# [Data records]
⁂
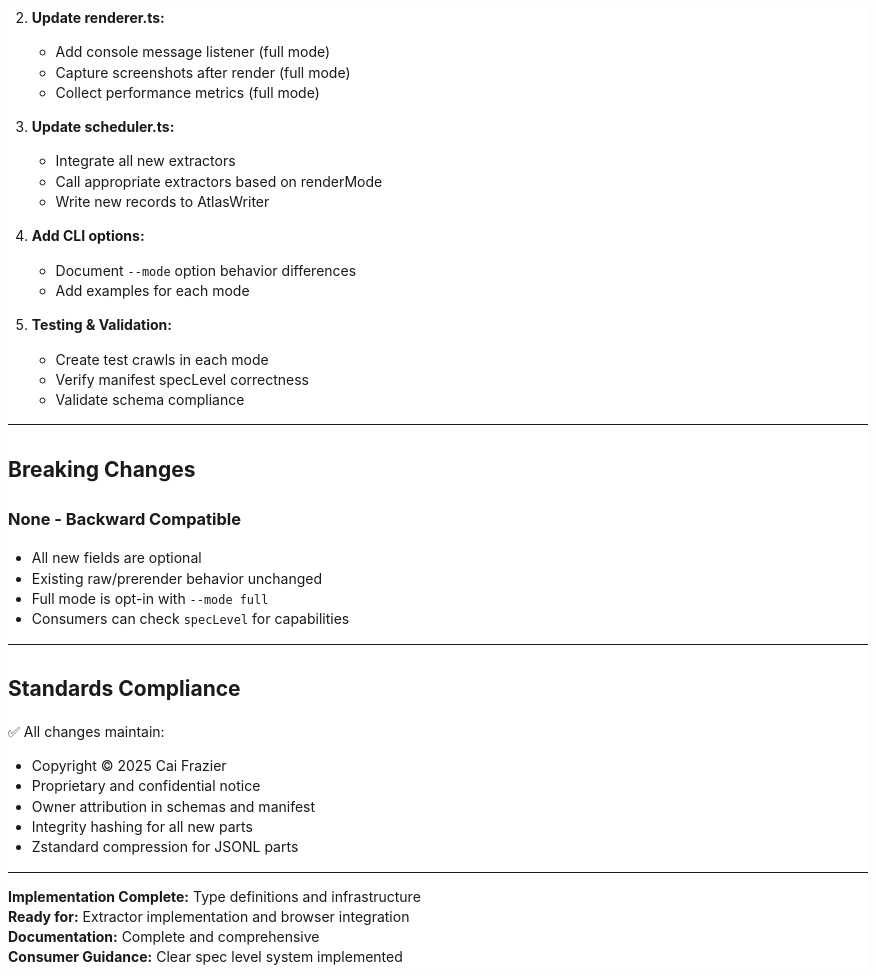 2. **Update renderer.ts:**
   - Add console message listener (full mode)
   - Capture screenshots after render (full mode)
   - Collect performance metrics (full mode)

3. **Update scheduler.ts:**
   - Integrate all new extractors
   - Call appropriate extractors based on renderMode
   - Write new records to AtlasWriter

4. **Add CLI options:**
   - Document `--mode` option behavior differences
   - Add examples for each mode

5. **Testing & Validation:**
   - Create test crawls in each mode
   - Verify manifest specLevel correctness
   - Validate schema compliance

---

## Breaking Changes

### None - Backward Compatible
- All new fields are optional
- Existing raw/prerender behavior unchanged
- Full mode is opt-in with `--mode full`
- Consumers can check `specLevel` for capabilities

---

## Standards Compliance

✅ All changes maintain:
- Copyright © 2025 Cai Frazier
- Proprietary and confidential notice
- Owner attribution in schemas and manifest
- Integrity hashing for all new parts
- Zstandard compression for JSONL parts

---

**Implementation Complete:** Type definitions and infrastructure  
**Ready for:** Extractor implementation and browser integration  
**Documentation:** Complete and comprehensive  
**Consumer Guidance:** Clear spec level system implemented
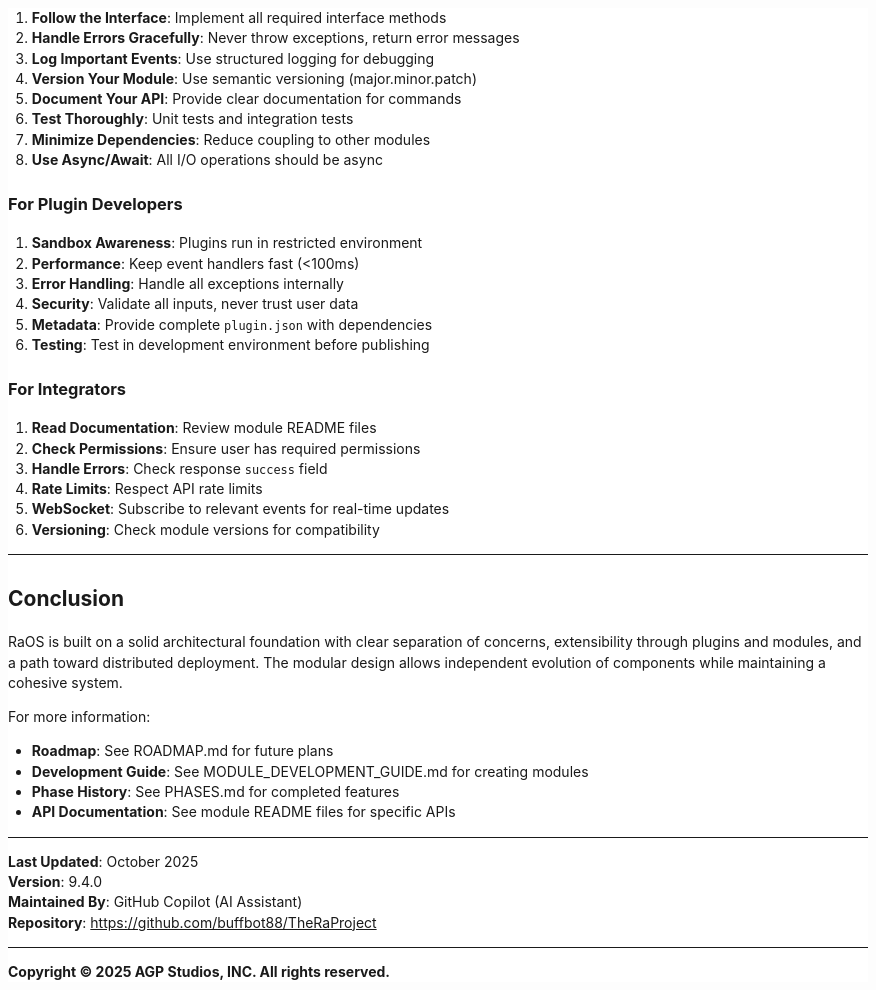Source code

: 1. **Follow the Interface**: Implement all required interface methods
2. **Handle Errors Gracefully**: Never throw exceptions, return error messages
3. **Log Important Events**: Use structured logging for debugging
4. **Version Your Module**: Use semantic versioning (major.minor.patch)
5. **Document Your API**: Provide clear documentation for commands
6. **Test Thoroughly**: Unit tests and integration tests
7. **Minimize Dependencies**: Reduce coupling to other modules
8. **Use Async/Await**: All I/O operations should be async

### For Plugin Developers

1. **Sandbox Awareness**: Plugins run in restricted environment
2. **Performance**: Keep event handlers fast (<100ms)
3. **Error Handling**: Handle all exceptions internally
4. **Security**: Validate all inputs, never trust user data
5. **Metadata**: Provide complete `plugin.json` with dependencies
6. **Testing**: Test in development environment before publishing

### For Integrators

1. **Read Documentation**: Review module README files
2. **Check Permissions**: Ensure user has required permissions
3. **Handle Errors**: Check response `success` field
4. **Rate Limits**: Respect API rate limits
5. **WebSocket**: Subscribe to relevant events for real-time updates
6. **Versioning**: Check module versions for compatibility

---

## Conclusion

RaOS is built on a solid architectural foundation with clear separation of concerns, extensibility through plugins and modules, and a path toward distributed deployment. The modular design allows independent evolution of components while maintaining a cohesive system.

For more information:
- **Roadmap**: See ROADMAP.md for future plans
- **Development Guide**: See MODULE_DEVELOPMENT_GUIDE.md for creating modules
- **Phase History**: See PHASES.md for completed features
- **API Documentation**: See module README files for specific APIs

---

**Last Updated**: October 2025  
**Version**: 9.4.0  
**Maintained By**: GitHub Copilot (AI Assistant)  
**Repository**: https://github.com/buffbot88/TheRaProject

---

**Copyright © 2025 AGP Studios, INC. All rights reserved.**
⁂
Please output every line of the items above as a numbered list, skipping blank lines and leaving the pictures out.

# [Exercise output]
1.  2. **Update renderer.ts:**
2.    - Add console message listener (full mode)
3.    - Capture screenshots after render (full mode)
4.    - Collect performance metrics (full mode)
5. 3. **Update scheduler.ts:**
6.    - Integrate all new extractors
7.    - Call appropriate extractors based on renderMode
8.    - Write new records to AtlasWriter
9. 4. **Add CLI options:**
10.    - Document `--mode` option behavior differences
11.    - Add examples for each mode
12. 5. **Testing & Validation:**
13.    - Create test crawls in each mode
14.    - Verify manifest specLevel correctness
15.    - Validate schema compliance
16. ---
17. ## Breaking Changes
18. ### None - Backward Compatible
19. - All new fields are optional
20. - Existing raw/prerender behavior unchanged
21. - Full mode is opt-in with `--mode full`
22. - Consumers can check `specLevel` for capabilities
23. ---
24. ## Standards Compliance
25. ✅ All changes maintain:
26. - Copyright © 2025 Cai Frazier
27. - Proprietary and confidential notice
28. - Owner attribution in schemas and manifest
29. - Integrity hashing for all new parts
30. - Zstandard compression for JSONL parts
31. ---
32. **Implementation Complete:** Type definitions and infrastructure  
33. **Ready for:** Extractor implementation and browser integration  
34. **Documentation:** Complete and comprehensive  
35. **Consumer Guidance:** Clear spec level system implemented
36. Source code
37. : 1. **Follow the Interface**: Implement all required interface methods
38. 2. **Handle Errors Gracefully**: Never throw exceptions, return error messages
39. 3. **Log Important Events**: Use structured logging for debugging
40. 4. **Version Your Module**: Use semantic versioning (major.minor.patch)
41. 5. **Document Your API**: Provide clear documentation for commands
42. 6. **Test Thoroughly**: Unit tests and integration tests
43. 7. **Minimize Dependencies**: Reduce coupling to other modules
44. 8. **Use Async/Await**: All I/O operations should be async
45. ### For Plugin Developers
46. 1. **Sandbox Awareness**: Plugins run in restricted environment
47. 2. **Performance**: Keep event handlers fast (<100ms)
48. 3. **Error Handling**: Handle all exceptions internally
49. 4. **Security**: Validate all inputs, never trust user data
50. 5. **Metadata**: Provide complete `plugin.json` with dependencies
51. 6. **Testing**: Test in development environment before publishing
52. ### For Integrators
53. 1. **Read Documentation**: Review module README files
54. 2. **Check Permissions**: Ensure user has required permissions
55. 3. **Handle Errors**: Check response `success` field
56. 4. **Rate Limits**: Respect API rate limits
57. 5. **WebSocket**: Subscribe to relevant events for real-time updates
58. 6. **Versioning**: Check module versions for compatibility
59. ---
60. ## Conclusion
61. RaOS is built on a solid architectural foundation with clear separation of concerns, extensibility through plugins and modules, and a path toward distributed deployment. The modular design allows independent evolution of components while maintaining a cohesive system.
62. For more information:
63. - **Roadmap**: See ROADMAP.md for future plans
64. - **Development Guide**: See MODULE_DEVELOPMENT_GUIDE.md for creating modules
65. - **Phase History**: See PHASES.md for completed features
66. - **API Documentation**: See module README files for specific APIs
67. ---
68. **Last Updated**: October 2025  
69. **Version**: 9.4.0  
70. **Maintained By**: GitHub Copilot (AI Assistant)  
71. **Repository**: https://github.com/buffbot88/TheRaProject
72. ---
73. **Copyright © 2025 AGP Studios, INC. All rights reserved.**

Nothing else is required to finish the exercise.